L'initiative a été signée par les six législateurs nationaux de l'Union civique radicale et vise un point sensible de l'agenda judiciaire : le passage d'un schéma principalement écrit et inquisitoire à un modèle oral, contradictoire et avec un rôle accru du ministère public fiscal.
Dans le texte, les députés soutiennent que continuer à reporter l'application du système accusatoire à Buenos Aires porte atteinte au droit d'accès à la justice et affaiblit les garanties constitutionnelles. La demande met l'accent sur le retard opérationnel et politique dans l'achèvement d'une réforme déjà prévue au niveau fédéral.
Le système accusatoire modifie la logique de la procédure pénale. Les enquêtes sont dirigées par les procureurs, les juges concentrent leur rôle sur le contrôle des garanties et le règlement des litiges, et les audiences orales visent davantage de transparence, de célérité et de publicité des dossiers.
Pour l'UCR, la Ville ne peut pas continuer à être en retard par rapport à d'autres juridictions où le modèle a déjà été lancé ou est en cours d'application. Ce retard, avertissent-ils, crée des inégalités territoriales dans la réponse judiciaire.

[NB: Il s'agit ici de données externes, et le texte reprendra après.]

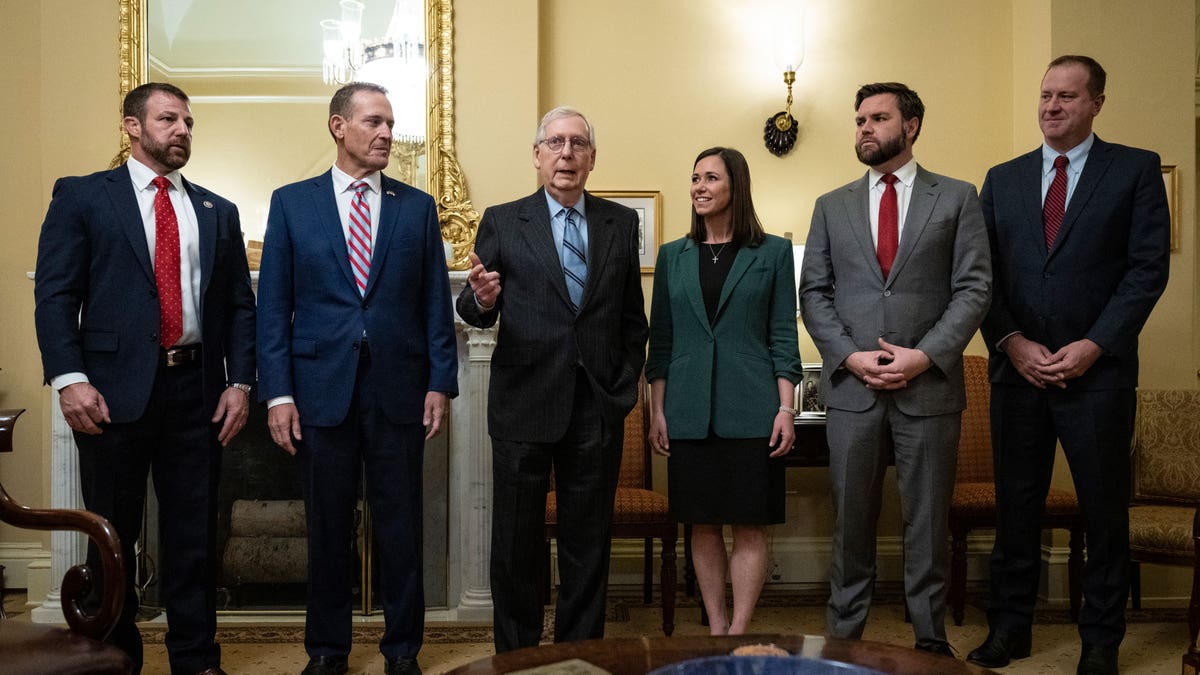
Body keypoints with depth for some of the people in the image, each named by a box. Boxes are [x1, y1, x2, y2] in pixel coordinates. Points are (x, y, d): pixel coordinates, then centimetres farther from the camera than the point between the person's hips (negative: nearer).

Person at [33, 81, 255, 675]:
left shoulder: (217, 212, 14)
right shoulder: (81, 196, 5)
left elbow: (240, 304, 11)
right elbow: (55, 293, -3)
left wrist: (239, 382, 0)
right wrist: (69, 378, -13)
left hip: (197, 389, 3)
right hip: (115, 390, -2)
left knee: (194, 536, 8)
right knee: (112, 537, 9)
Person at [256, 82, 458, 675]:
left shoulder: (418, 207, 7)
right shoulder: (292, 203, 5)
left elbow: (435, 304, 5)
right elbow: (273, 306, 2)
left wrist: (440, 383, -2)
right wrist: (277, 393, -5)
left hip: (398, 390, 1)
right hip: (322, 389, 0)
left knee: (401, 527, 7)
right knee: (327, 528, 11)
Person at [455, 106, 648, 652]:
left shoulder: (621, 223, 8)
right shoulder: (502, 222, 2)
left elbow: (632, 315, 11)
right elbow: (474, 310, -2)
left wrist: (627, 380, 3)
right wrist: (481, 299, -25)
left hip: (599, 405, 2)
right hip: (523, 403, -1)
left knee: (588, 543, 11)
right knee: (516, 543, 9)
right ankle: (516, 654, 26)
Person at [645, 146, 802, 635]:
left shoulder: (773, 253, 4)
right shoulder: (673, 256, 11)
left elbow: (784, 338, 1)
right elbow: (660, 341, 9)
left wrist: (786, 408, -6)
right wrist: (656, 411, 4)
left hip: (751, 411, -2)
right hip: (690, 413, 3)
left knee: (750, 525, 1)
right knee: (703, 525, 8)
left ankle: (739, 632, 11)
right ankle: (716, 630, 20)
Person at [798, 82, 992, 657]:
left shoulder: (957, 198, 6)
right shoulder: (832, 206, 11)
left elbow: (974, 288, -1)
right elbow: (813, 293, 7)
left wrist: (923, 356, -12)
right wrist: (850, 356, -7)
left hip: (929, 387, -1)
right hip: (851, 388, 2)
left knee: (928, 523, 8)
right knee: (851, 522, 9)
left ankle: (931, 640, 22)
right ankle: (844, 636, 21)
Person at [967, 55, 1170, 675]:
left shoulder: (1136, 169, 4)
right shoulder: (1002, 178, 11)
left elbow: (1149, 267, -4)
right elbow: (982, 275, 7)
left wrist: (1094, 345, -12)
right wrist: (1011, 342, -6)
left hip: (1098, 370, -2)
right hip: (1017, 367, 3)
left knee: (1104, 508, 7)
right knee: (1015, 505, 9)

La demande possède aussi une dimension institutionnelle. Accélérer la réforme exige planification budgétaire, formation, technologie, coordination entre le pouvoir judiciaire, le ministère public et le ministère de la Justice, ainsi qu'une décision politique soutenue.
Dans un contexte de fort débat sur la sécurité urbaine, les délits complexes et la confiance publique dans la justice, le radicalisme cherche à installer que le problème n'est pas seulement pénal, mais aussi de qualité institutionnelle et d'efficacité de l'État.
Le débat à la Chambre des députés permettra de mesurer si l'officialisme est prêt à activer un agenda judiciaire qui combine modernisation procédurale, garanties constitutionnelles et capacité réelle d'enquête dans le principal district politique du pays.